Jakub Majmurek: Szkolna pułapka PiS
Zaczyna się nowy rok szkolny. W normalnych warunkach nie jest to żadna szczególna wiadomość, ale nie w 2017 roku. Tym razem początek września napawa niepokojem nauczycieli, rodziców, bezpośrednio sprawujących kontrolę nad szkołami samorządowców, oraz samych uczniów.
04.09.2017 | aktual.: 04.09.2017 13:50
Co jest źródłem ich lęków? Przygotowana przez resort minister Zalewskiej reforma edukacji, likwidująca gimnazja i powracająca do ośmioletniej podstawówki, czteroletniego liceum i pięcioletniego technikum. Reforma ma być wdrożona w ekspresowym, bezprecedensowym tempie. I właśnie to tempo jest największym problem – w pośpiechu trudno uniknąć pomyłek i chaosu.

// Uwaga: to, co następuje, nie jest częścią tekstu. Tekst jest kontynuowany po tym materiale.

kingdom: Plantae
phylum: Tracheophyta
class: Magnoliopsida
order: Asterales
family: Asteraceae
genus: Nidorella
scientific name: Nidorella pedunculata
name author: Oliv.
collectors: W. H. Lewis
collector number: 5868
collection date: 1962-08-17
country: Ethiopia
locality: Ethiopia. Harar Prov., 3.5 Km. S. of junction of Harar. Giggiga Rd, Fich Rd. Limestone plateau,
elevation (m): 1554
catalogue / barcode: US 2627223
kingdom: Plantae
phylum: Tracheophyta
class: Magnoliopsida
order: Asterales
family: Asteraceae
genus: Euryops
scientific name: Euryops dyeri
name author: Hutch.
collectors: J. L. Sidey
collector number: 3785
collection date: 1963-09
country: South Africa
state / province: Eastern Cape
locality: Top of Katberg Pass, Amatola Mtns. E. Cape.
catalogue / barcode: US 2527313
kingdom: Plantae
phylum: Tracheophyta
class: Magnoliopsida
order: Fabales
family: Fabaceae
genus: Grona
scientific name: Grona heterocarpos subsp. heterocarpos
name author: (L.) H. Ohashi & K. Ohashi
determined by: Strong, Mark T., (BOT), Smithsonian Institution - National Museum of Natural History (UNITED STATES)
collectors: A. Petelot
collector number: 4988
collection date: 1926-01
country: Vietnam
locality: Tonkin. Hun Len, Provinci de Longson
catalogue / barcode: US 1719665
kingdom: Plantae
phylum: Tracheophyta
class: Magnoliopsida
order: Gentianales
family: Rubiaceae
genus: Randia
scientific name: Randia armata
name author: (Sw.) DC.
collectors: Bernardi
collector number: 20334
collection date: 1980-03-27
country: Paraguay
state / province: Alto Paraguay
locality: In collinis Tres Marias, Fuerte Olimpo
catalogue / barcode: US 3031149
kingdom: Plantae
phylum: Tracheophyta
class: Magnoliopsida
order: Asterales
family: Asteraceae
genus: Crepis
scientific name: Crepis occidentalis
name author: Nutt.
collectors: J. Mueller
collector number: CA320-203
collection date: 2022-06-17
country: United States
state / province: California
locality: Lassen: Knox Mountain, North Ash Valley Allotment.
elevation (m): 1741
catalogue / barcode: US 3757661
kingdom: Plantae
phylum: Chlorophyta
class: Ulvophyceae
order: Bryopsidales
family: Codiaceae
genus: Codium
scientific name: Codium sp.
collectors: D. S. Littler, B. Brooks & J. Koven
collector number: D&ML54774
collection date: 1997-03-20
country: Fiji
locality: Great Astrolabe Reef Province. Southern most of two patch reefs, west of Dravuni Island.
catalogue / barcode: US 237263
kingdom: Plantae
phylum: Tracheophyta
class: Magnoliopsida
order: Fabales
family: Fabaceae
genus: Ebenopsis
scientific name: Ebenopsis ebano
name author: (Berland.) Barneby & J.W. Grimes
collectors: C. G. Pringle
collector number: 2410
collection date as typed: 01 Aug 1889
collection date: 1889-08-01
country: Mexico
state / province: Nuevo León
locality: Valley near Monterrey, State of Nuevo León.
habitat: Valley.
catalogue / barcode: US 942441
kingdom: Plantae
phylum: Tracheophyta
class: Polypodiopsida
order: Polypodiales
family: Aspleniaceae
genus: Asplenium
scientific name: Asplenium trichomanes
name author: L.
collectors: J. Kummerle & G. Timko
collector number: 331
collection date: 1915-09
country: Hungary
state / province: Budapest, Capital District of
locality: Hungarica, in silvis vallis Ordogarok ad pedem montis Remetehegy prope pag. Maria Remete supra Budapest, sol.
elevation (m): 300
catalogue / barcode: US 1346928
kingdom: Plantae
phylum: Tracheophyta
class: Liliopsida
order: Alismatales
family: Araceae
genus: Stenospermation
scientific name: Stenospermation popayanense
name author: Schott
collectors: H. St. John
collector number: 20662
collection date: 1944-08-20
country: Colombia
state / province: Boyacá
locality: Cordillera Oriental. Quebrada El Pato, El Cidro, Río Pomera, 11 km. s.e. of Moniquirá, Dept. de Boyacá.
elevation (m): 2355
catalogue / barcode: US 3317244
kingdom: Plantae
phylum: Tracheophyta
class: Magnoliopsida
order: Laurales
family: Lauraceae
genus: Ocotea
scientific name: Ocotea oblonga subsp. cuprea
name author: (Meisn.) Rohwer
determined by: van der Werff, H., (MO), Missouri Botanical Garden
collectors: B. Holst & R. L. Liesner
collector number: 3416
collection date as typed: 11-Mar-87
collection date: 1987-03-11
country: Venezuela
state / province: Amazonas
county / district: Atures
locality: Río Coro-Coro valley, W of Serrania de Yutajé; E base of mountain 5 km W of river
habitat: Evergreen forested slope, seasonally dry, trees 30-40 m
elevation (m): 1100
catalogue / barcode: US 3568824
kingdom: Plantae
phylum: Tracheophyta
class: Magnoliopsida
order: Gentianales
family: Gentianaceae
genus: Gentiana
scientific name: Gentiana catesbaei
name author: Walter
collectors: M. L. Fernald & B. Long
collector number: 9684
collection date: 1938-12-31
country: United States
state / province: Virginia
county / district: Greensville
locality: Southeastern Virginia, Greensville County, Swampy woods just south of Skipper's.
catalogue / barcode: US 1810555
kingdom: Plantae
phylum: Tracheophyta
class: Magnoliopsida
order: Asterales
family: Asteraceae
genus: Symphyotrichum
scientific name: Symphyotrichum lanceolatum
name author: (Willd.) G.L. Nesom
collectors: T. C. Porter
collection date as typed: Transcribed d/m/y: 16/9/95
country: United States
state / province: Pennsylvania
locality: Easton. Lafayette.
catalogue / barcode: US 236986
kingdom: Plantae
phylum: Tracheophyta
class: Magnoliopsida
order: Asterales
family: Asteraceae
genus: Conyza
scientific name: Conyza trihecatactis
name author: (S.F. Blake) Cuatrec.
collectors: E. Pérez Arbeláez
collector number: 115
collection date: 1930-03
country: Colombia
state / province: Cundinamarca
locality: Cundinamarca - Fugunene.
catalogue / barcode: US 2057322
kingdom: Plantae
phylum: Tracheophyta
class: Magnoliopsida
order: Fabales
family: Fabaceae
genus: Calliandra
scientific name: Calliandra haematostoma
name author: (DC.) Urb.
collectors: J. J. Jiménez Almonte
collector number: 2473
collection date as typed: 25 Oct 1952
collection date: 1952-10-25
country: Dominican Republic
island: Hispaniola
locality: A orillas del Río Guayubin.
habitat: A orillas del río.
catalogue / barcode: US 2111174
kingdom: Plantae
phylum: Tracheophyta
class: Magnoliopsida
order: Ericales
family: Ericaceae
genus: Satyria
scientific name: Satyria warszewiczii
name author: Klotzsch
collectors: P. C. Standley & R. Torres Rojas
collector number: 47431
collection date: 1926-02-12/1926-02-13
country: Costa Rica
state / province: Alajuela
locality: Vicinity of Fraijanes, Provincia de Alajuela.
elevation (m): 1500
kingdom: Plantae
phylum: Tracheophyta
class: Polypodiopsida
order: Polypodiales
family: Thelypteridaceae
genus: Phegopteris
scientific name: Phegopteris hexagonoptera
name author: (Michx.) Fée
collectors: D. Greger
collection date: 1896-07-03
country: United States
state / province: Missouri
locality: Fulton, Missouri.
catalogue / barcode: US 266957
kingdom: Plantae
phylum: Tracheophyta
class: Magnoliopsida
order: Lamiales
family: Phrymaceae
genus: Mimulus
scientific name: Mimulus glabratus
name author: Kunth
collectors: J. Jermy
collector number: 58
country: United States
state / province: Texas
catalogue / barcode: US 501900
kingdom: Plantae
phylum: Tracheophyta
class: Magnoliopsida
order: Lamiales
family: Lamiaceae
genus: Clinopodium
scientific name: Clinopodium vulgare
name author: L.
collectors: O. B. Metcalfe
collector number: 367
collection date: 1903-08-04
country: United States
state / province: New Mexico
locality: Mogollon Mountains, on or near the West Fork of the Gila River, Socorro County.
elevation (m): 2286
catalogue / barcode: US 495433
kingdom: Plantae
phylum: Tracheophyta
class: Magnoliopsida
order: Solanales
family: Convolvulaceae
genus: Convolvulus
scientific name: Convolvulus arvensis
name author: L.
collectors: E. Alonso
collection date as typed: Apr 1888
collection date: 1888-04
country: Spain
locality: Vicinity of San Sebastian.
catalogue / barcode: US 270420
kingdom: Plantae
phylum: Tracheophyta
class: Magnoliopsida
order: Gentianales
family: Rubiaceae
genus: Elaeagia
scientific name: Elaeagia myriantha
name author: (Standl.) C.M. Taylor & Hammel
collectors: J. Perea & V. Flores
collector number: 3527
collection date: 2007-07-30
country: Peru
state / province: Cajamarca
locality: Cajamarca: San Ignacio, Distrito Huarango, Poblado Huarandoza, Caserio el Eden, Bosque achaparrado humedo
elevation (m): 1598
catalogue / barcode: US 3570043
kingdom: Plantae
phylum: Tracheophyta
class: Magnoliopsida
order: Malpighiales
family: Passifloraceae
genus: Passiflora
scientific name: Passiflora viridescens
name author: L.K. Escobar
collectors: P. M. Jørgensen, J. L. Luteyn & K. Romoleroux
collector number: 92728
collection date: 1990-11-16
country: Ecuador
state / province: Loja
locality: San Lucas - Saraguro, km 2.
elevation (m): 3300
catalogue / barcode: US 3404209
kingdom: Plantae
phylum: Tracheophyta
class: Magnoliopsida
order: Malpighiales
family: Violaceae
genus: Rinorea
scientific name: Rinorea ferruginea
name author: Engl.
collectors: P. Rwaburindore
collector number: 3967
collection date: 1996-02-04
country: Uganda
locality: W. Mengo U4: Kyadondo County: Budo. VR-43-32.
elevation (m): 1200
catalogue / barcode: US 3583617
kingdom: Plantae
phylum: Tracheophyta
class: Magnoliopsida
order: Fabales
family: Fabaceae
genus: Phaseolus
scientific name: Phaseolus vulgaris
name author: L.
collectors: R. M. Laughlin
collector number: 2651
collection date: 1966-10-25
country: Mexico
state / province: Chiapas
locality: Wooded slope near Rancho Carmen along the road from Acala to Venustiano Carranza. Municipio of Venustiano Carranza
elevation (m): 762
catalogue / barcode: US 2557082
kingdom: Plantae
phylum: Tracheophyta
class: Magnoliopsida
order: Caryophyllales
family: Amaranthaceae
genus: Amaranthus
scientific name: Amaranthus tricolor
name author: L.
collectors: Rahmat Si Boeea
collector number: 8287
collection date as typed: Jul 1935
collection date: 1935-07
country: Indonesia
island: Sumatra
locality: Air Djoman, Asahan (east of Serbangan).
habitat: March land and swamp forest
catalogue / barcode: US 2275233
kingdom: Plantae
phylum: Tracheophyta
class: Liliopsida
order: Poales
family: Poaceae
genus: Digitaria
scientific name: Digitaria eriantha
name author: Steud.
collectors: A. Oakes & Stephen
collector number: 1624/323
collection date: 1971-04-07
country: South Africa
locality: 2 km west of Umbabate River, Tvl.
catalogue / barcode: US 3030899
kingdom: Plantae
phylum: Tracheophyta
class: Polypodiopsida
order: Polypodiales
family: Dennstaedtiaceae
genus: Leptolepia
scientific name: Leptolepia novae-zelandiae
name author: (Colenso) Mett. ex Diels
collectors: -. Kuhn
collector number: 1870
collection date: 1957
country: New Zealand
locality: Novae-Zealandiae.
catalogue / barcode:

Winą za ten chaos opinia publiczna może obciążyć zarówno samorządy, jak i rządzącą partię – ewentualna porażka reform Zalewskiej może okazać się dla niej zwrotnym punktem, tym potknięciem, jakie w następnych wyborach parlamentarnych będzie w stanie przesądzić o utracie samodzielnej sejmowej większości, a nawet władzy.
Nie ma co się jednak cieszyć, że reformą edukacji PiS zastawił na siebie polityczną pułapkę. Bo przy okazji zastawił ją także na polski system edukacji. Problemem reformy nie jest bowiem tylko możliwy chaos najbliższych miesięcy. Sęk w tym, że reforma na lata uczyni polskie szkolnictwo więźniem anachronicznych koncepcji edukacyjnych, uniemożliwiających mu przygotowanie młodych Polek i Polaków do podjęcia wyzwań XXI wieku.
Zdążyć przed pierwszym dzwonkiem
Choć i problemów okresu przejściowego bagatelizować nie można. Zwłaszcza, że jak donosiły przez wakacje media, szkoły i samorządy naprawdę miały problemy, by ze wszystkimi zmianami zdążyć przed pierwszym dzwonkiem.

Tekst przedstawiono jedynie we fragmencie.